Skandal Apartemen Ancol: WN China Terjerat Kasus Narkoba dan Dugaan Pelecehan ABG di Bawah Umur
Kamis, 07 Mei 2026 16:05 WIB
Kabarmalam.com — Tabir gelap yang menyelimuti sebuah unit apartemen mewah di kawasan Ancol, Jakarta Utara, perlahan mulai tersingkap. Pihak kepolisian kini tengah mendalami dugaan kasus asusila yang melibatkan seorang warga negara (WN) China berinisial CH (50) terhadap seorang remaja perempuan berusia 17 tahun, AAW.
Meski sebelumnya sempat beredar kabar mengenai penyekapan, pihak kepolisian memberikan klarifikasi terbaru. Kasat PPA Polres Metro Jakarta Utara, Kompol Ni Luh Sri Orsini, mengungkapkan bahwa unsur penyekapan dalam kasus ini dinilai kurang kuat. Fokus utama penyidikan kini diarahkan pada dugaan tindak pelecehan seksual terhadap anak di bawah umur.
Kronologi Pertemuan yang Terencana
Berdasarkan hasil penelusuran tim penyidik, hubungan antara CH dan korban AAW tidak terjadi secara kebetulan. CH diketahui mengenal korban melalui perantara teman-teman korban sendiri yang juga masih berstatus di bawah umur. Salah satu rekan korban dilaporkan sudah cukup sering menjalin komunikasi dan memiliki hubungan dengan pria asal Negeri Tirai Bambu tersebut.
“Korban dikenalkan oleh dua temannya. Salah satu dari mereka memang sudah terbiasa berhubungan dengan WNA tersebut, hingga akhirnya mengajak korban untuk ikut serta,” jelas Kompol Ni Luh saat dikonfirmasi oleh tim Kabarmalam.com.
Fakta menarik lainnya terungkap bahwa korban mendatangi lokasi kejadian di apartemen tersebut menggunakan jasa transportasi online yang dipesan khusus untuk menemuinya. Hal ini semakin memperkuat argumen kepolisian bahwa narasi penyekapan mungkin tidak sepenuhnya relevan dibandingkan dengan isu eksploitasi atau pelecehan.
Hambatan Pemeriksaan dan Status Hukum
Hingga saat ini, proses penyidikan masih terus berjalan secara intensif. Meski sejumlah saksi kunci—termasuk penyedia jasa transportasi dan pemilik unit apartemen—telah dimintai keterangan, polisi belum bisa menggali informasi mendalam dari korban AAW. Remaja tersebut dilaporkan masih dalam kondisi kesehatan yang kurang stabil sehingga pemeriksaan tertunda.

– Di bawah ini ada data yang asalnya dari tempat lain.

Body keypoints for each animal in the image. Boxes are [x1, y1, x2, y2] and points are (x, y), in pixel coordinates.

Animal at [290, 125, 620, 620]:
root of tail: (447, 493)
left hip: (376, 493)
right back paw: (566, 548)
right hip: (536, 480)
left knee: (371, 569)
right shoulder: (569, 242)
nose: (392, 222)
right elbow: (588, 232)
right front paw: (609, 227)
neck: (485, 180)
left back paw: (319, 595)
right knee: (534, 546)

Mengenai status hukum CH, Kompol Ni Luh menegaskan bahwa pria berusia 50 tahun itu masih berstatus sebagai saksi dalam perkara dugaan pelecehan. Namun, CH tidak bisa bernapas lega karena dirinya sudah resmi menyandang status tersangka dalam kasus lain yang tak kalah berat.
Bisnis Gelap Narkoba di Balik Dinding Apartemen
Di luar dugaan kasus asusila, satuan reserse narkoba menemukan fakta mengejutkan di lokasi yang sama. CH diduga kuat menjalankan laboratorium mini untuk memproduksi liquid vape yang mengandung zat narkotika jenis etomidate. Bisnis haram ini disebut-sebut mendatangkan omzet hingga puluhan juta rupiah dalam sekali transaksi.
Kasat Resnarkoba Polres Metro Jakarta Utara, AKBP Ari Galang Saputro, menyebutkan bahwa bahan baku pembuatan barang haram tersebut didatangkan langsung dari China. “Tersangka mengakui bahwa bahan-bahannya dipesan dari luar negeri. Saat ini kami masih mengalkulasi total omzet per bulannya karena ditemukan banyak barang bukti yang siap edar,” ungkapnya.
Kini, CH harus menghadapi jeratan hukum berlapis. Sembari menunggu hasil penyidikan kasus perlindungan anak, ia telah mendekam di sel tahanan akibat keterlibatannya dalam sindikat narkoba internasional. Kabarmalam.com akan terus mengawal perkembangan kasus ini hingga tuntas di meja hijau.